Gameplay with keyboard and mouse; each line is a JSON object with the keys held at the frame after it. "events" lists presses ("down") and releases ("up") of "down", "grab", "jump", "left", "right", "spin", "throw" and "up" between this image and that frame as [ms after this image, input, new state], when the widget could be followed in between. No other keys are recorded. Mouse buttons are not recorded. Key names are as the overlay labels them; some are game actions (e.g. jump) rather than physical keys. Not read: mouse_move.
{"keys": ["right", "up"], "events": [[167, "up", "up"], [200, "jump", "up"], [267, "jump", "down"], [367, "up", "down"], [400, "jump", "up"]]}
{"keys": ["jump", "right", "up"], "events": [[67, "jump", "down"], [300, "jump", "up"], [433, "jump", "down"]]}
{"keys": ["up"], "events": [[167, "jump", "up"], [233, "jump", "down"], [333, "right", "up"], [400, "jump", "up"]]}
--
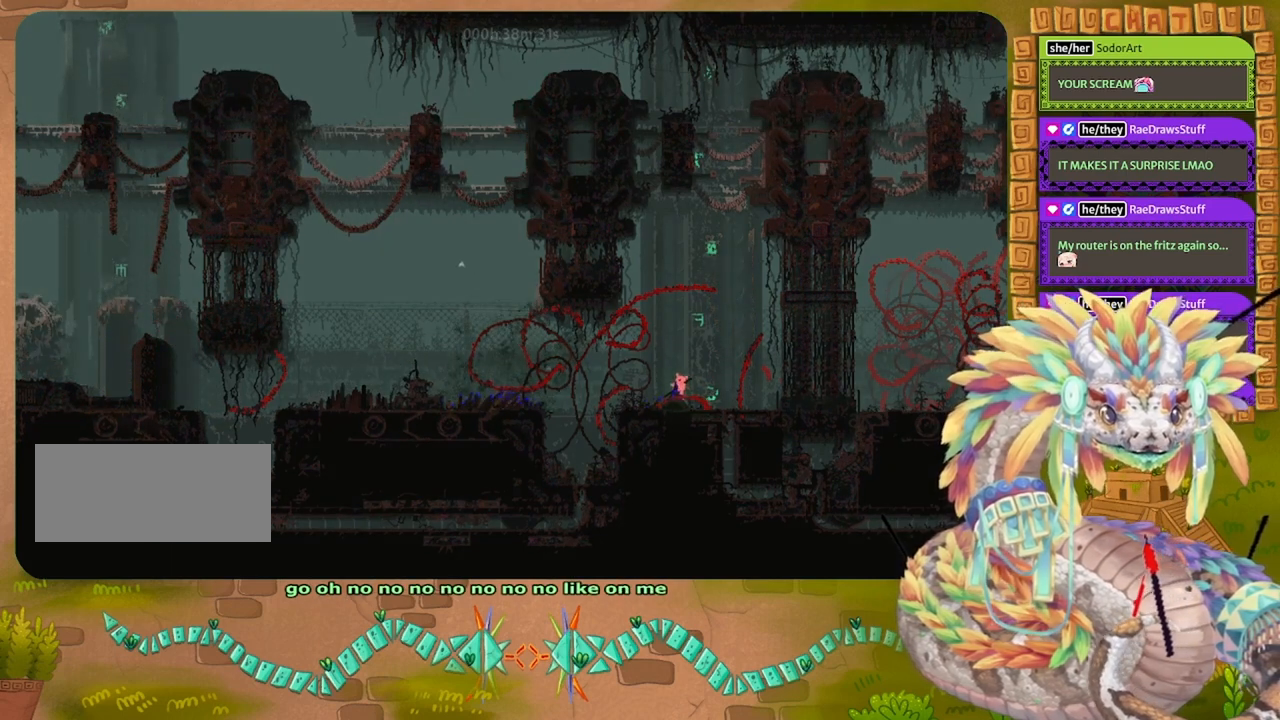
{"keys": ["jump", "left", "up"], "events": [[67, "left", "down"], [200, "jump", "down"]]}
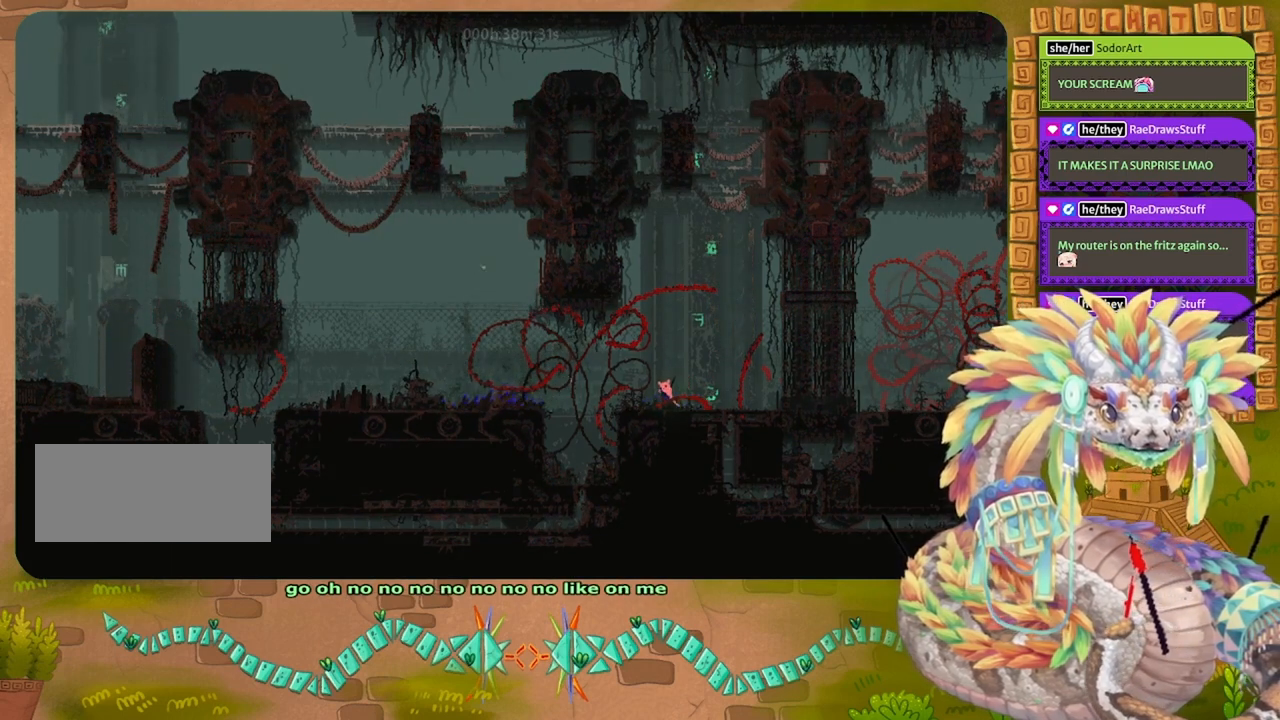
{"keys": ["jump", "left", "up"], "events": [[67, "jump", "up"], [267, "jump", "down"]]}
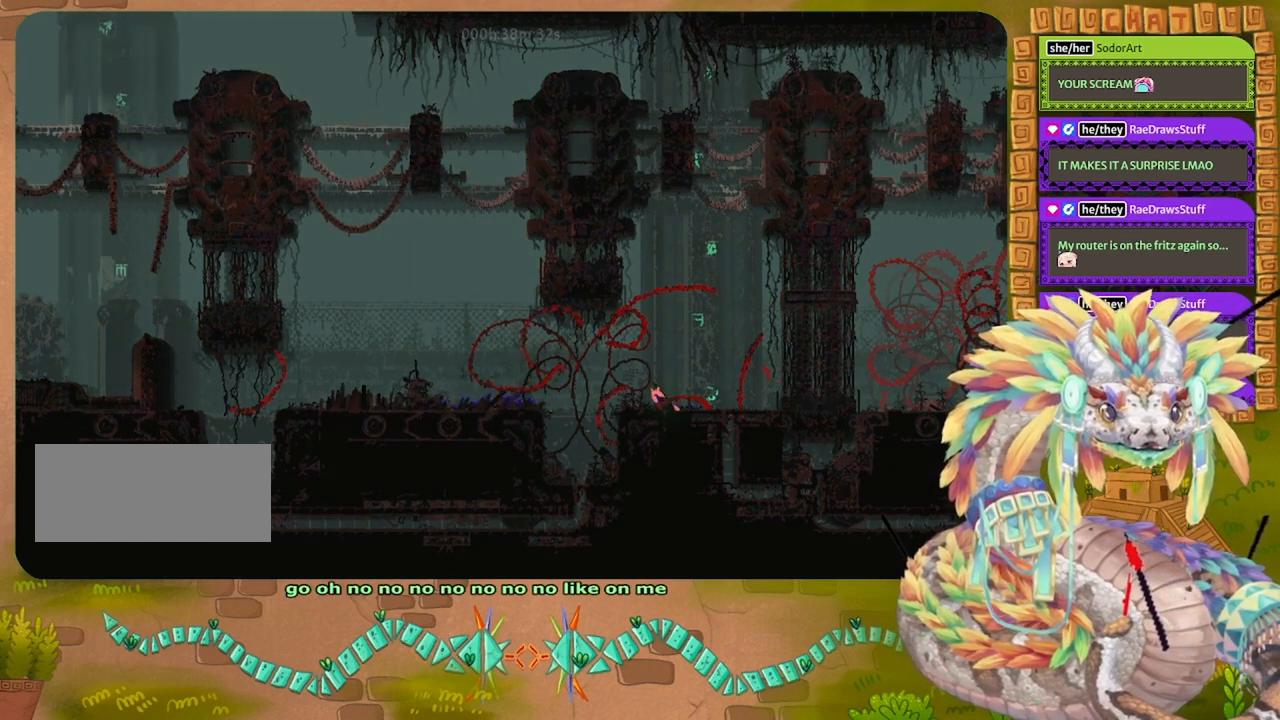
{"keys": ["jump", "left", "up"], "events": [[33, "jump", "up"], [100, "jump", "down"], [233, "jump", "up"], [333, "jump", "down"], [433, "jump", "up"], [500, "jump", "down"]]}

> _PROBLEM DESCRIPTION_
Whenever the word "left" shows up in a line of the entries above, copy that line.

> _YOUR RESPONSE_
Gameplay with keyboard and mouse; each line is a JSON object with the keys held at the frame after it. "events" lists presses ("down") and releases ("up") of "down", "grab", "jump", "left", "right", "spin", "throw" and "up" between this image and that frame as [ms after this image, input, new state], when the widget could be followed in between. No other keys are recorded. Mouse buttons are not recorded. Key names are as the overlay labels them; some are game actions (e.g. jump) rather than physical keys. Not read: mouse_move.
{"keys": ["jump", "left", "up"], "events": [[67, "left", "down"], [200, "jump", "down"]]}
{"keys": ["jump", "left", "up"], "events": [[67, "jump", "up"], [267, "jump", "down"]]}
{"keys": ["jump", "left", "up"], "events": [[33, "jump", "up"], [100, "jump", "down"], [233, "jump", "up"], [333, "jump", "down"], [433, "jump", "up"], [500, "jump", "down"]]}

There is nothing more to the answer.